## Provided data
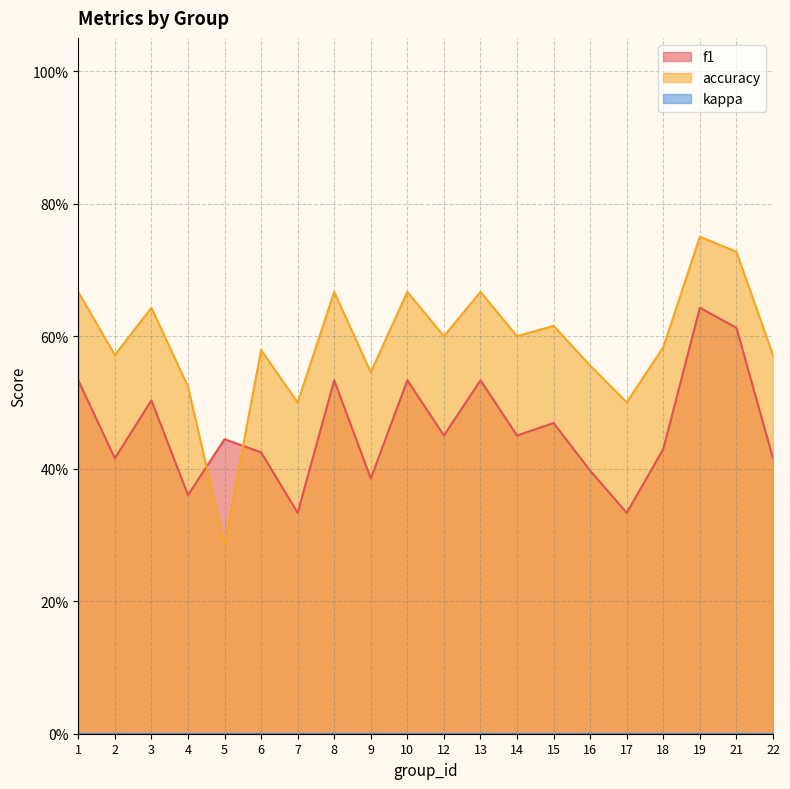

What is the value of the f1 point at the 12th from the left?

0.5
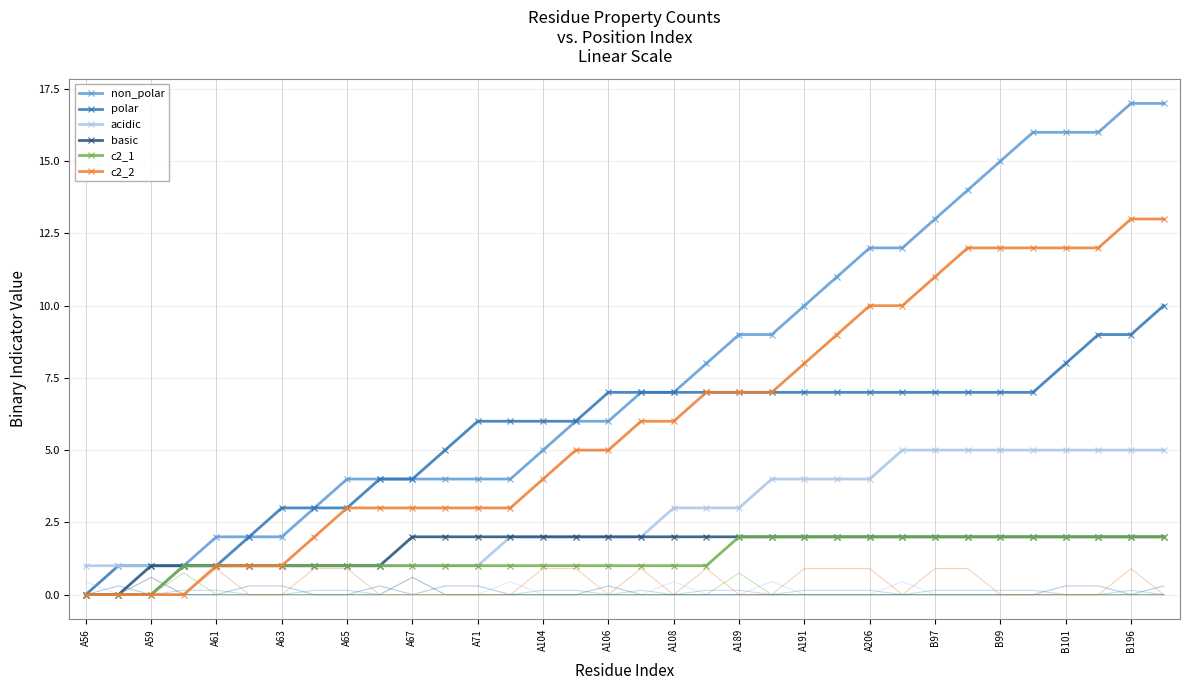

What is the sum of all non_polar values?

260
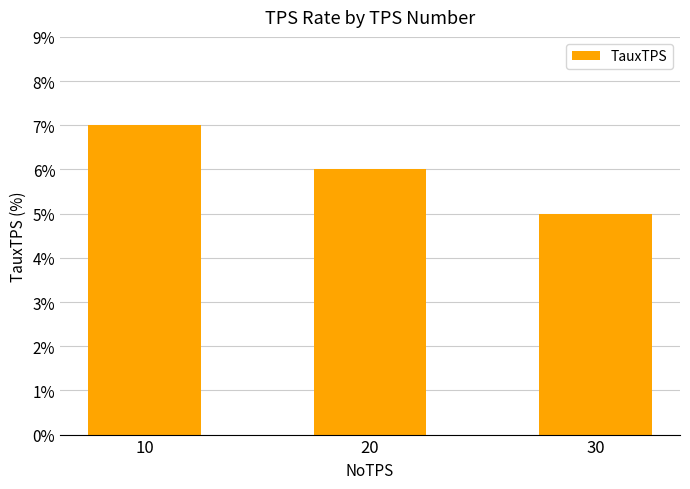

Rank the categories by value from highest to lowest.

10, 20, 30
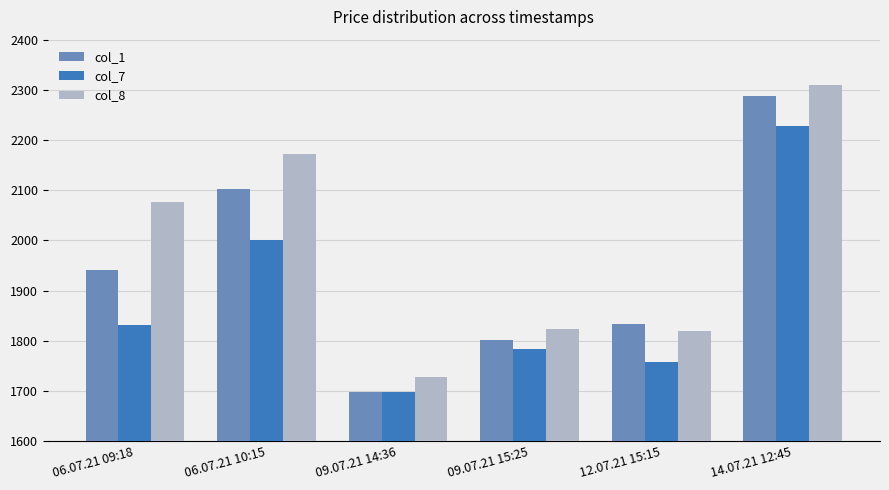

Does the chart contain any negative values?

No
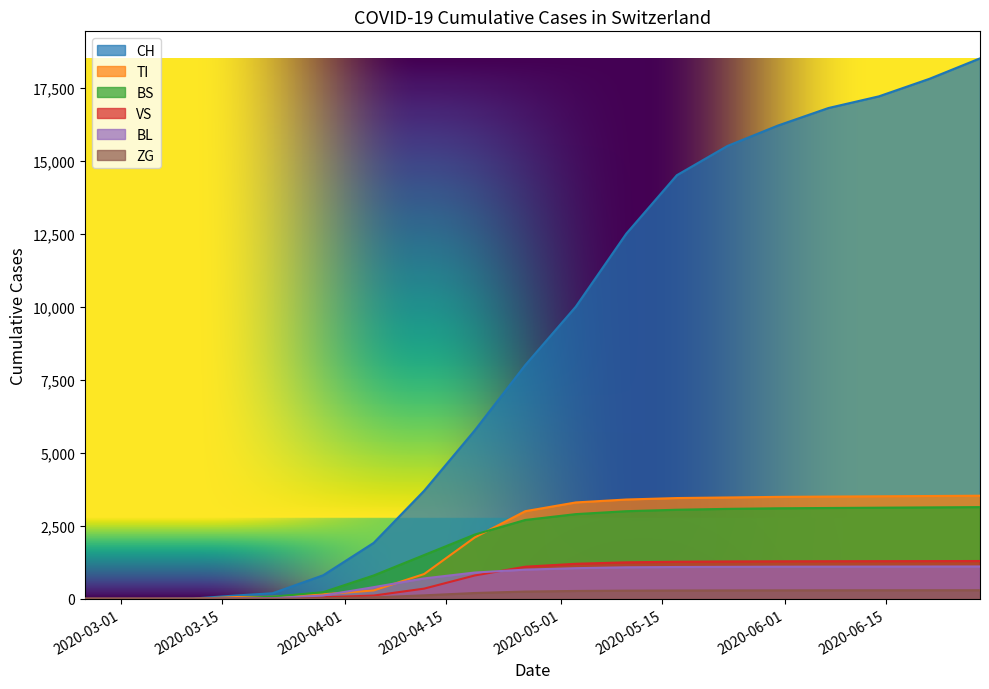

What is the maximum value for BS?

3140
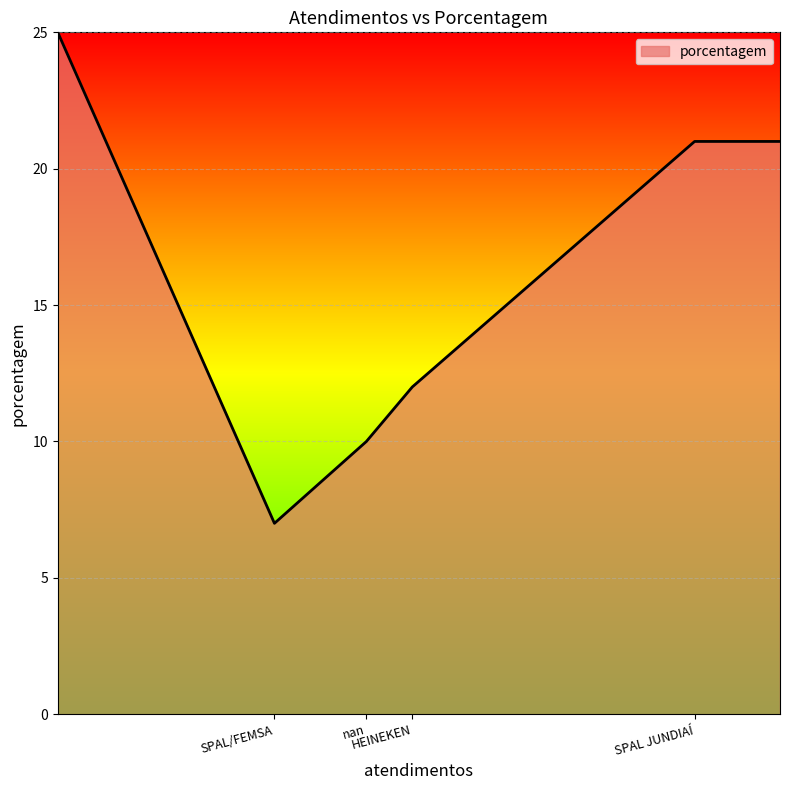

What is the sum of all values?

96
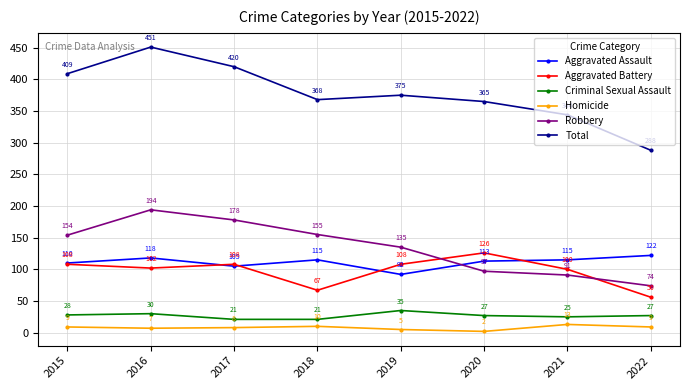

How many lines are shown in the chart?

6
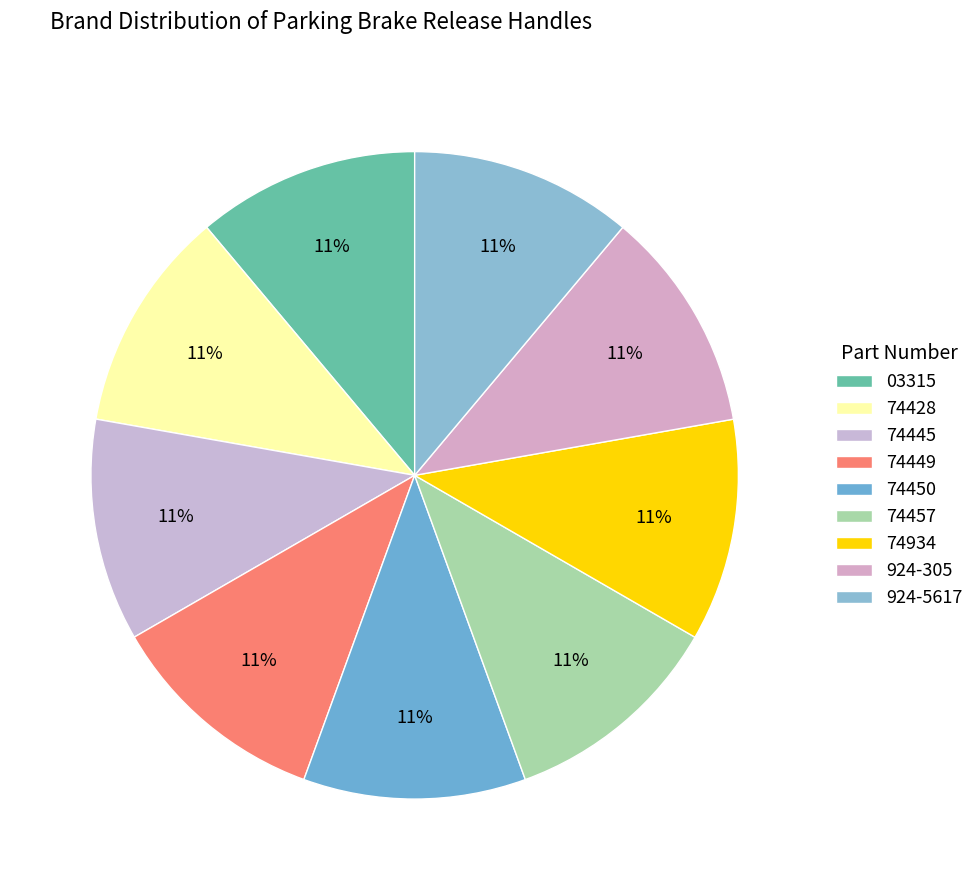

Is it true that 924-5617 is 25% of the pie?

False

## Action item
Lay out every line of text from the items above as one numbered list. Skip blank lines and leave out the pictures.

## Written solution
1. What is the value of the f1 point at the 12th from the left?
2. 0.5
3. What is the sum of all non_polar values?
4. 260
5. Rank the categories by value from highest to lowest.
6. 10, 20, 30
7. Does the chart contain any negative values?
8. No
9. What is the maximum value for BS?
10. 3140
11. What is the sum of all values?
12. 96
13. How many lines are shown in the chart?
14. 6
15. Is it true that 924-5617 is 25% of the pie?
16. False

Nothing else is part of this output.